■ **TAREFAS A REALIZAR**
[1] Extraia do texto sobre a Igreja nas casas o trecho que vai de "Lembrando novamente das" até "cuidava de todos.", inclusive.
[2] Por favor, continue o texto sobre a Igreja nas casas a partir da última frase apresentada.

■ **TRECHO FORNECIDO**
--------

Reflexões sobre o Documento 109 – Diretrizes Gerais da Ação Evangelizadora da Igreja no Brasil (2019/2023)
A Igreja nas casas
O capítulo 3 ora apresentado, inicia afirmando que Jesus gostava de estar nas casas com as pessoas, curava, jantava, conversava e não importava quem estivesse morando naquela casa, do mesmo modo os ensinava e compartilhava o alimento. Depois, nos recorda que Jesus Cristo não tinha onde repousar a cabeça (Mt 8, 20), mas amava estar nas casas dos outros e valorizava esse local de convívio. Sabia e ensinou a seus discípulos a criarem momentos para estreitar relações fraternas e comunitárias, era nesses momentos de refeição que “Jesus constituía a oportunidade para uma radical conversão que se inaugurava, no tempo daquelas vidas, o tempo do Reino de Deus” (MENDONÇA, 2013, p. 96)
Lembrando novamente das primeiras comunidades, a Igreja nas casas não se prendia a laços familiares, ia muito além, porque ela indicava uma pertença à família de Deus. Nessa família, a posição patriarcal já não tinha uma função, dado que Jesus dava atenção às mulheres e valorizava “sua presença e atuação na comunidade” (MOREIRA, 2012, p. 28). Por isso, entendemos que essa posição foi transformada em amor fraterno, em que as mulheres participavam de tudo e cuidava de todos.

--------

■ **ENTRADAS DO CONJUNTO**
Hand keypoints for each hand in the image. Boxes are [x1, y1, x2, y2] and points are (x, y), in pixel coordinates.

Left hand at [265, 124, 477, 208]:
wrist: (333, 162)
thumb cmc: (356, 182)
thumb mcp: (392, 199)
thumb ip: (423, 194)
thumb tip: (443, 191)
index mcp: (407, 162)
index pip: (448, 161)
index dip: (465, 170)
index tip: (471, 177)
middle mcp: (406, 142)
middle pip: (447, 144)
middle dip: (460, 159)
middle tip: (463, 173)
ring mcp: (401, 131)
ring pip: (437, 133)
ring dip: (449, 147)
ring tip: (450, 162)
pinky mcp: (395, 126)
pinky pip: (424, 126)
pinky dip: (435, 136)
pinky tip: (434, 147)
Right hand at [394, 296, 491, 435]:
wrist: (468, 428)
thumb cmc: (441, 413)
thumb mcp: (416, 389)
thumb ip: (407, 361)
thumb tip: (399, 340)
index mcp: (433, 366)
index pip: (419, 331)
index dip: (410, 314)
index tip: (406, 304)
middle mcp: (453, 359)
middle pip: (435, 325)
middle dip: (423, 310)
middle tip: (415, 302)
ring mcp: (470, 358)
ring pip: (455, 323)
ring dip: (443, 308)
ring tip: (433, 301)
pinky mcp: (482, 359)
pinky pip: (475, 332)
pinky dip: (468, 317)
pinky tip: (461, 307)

--------

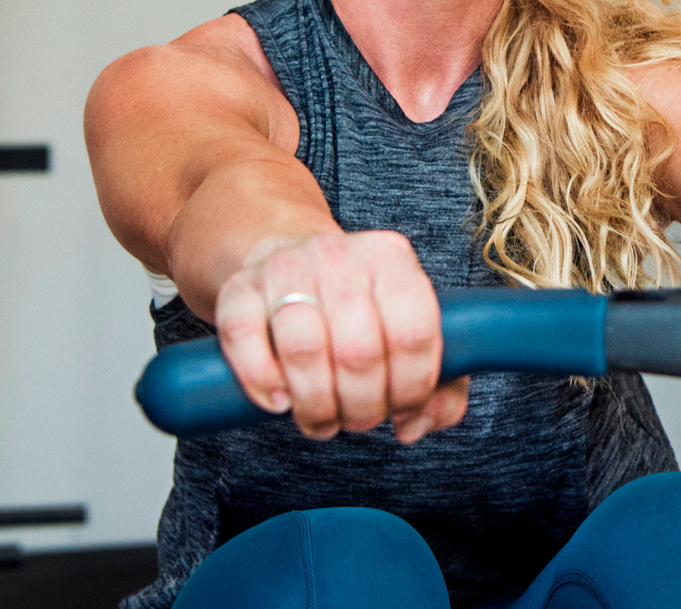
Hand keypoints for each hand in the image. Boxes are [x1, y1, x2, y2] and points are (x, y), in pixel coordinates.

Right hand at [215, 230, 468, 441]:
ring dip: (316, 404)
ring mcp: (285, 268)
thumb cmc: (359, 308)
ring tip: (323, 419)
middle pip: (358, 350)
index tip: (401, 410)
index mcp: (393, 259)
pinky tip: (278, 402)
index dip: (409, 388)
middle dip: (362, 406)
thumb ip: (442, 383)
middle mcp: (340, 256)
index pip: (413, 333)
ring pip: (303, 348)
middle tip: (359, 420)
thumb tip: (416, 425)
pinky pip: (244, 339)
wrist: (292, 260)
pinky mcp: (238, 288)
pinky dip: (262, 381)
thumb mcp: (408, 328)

--------

■ **RESPOSTAS POR TAREFA**
[1]
Lembrando novamente das primeiras comunidades, a Igreja nas casas não se prendia a laços familiares, ia muito além, porque ela indicava uma pertença à família de Deus. Nessa família, a posição patriarcal já não tinha uma função, dado que Jesus dava atenção às mulheres e valorizava “sua presença e atuação na comunidade” (MOREIRA, 2012, p. 28). Por isso, entendemos que essa posição foi transformada em amor fraterno, em que as mulheres participavam de tudo e cuidava de todos.

[2]
Além disso, é importante lembrar para compreender melhor como as primeiras comunidades viveram e se formaram, que como alguns judeus aderiram à Jesus como sendo Cristo eles foram expulsos pelos fariseus, portanto, segundo Moreira (2012), foi um enorme desafio para os cristãos conviverem e se inculturarem a um ambiente pagão. Mas essa convivência fraterna, entre cristãos e os não cristãos é um exemplo a ser seguido, porque o que importava era pertencerem à Cristo, assim viviam e participavam de tudo, portanto, ser cristãos não os separavam dos outros, mas tornou-se um estilo de vida e testemunho para todos.
Tais comunidades eram pequenas e com poucas famílias, onde compartilhavam a mesa da refeição, num estilo de vida próprio o qual era marcado pelo amor e o seguimento a Jesus Cristo. E isso implicava “numa identificação pessoal com o estilo de vida de Jesus e com seu compromisso com os pobres” (MOREIRA, 202, p. 41), numa convivência e cuidado com os pobres e com quem mais precisasse.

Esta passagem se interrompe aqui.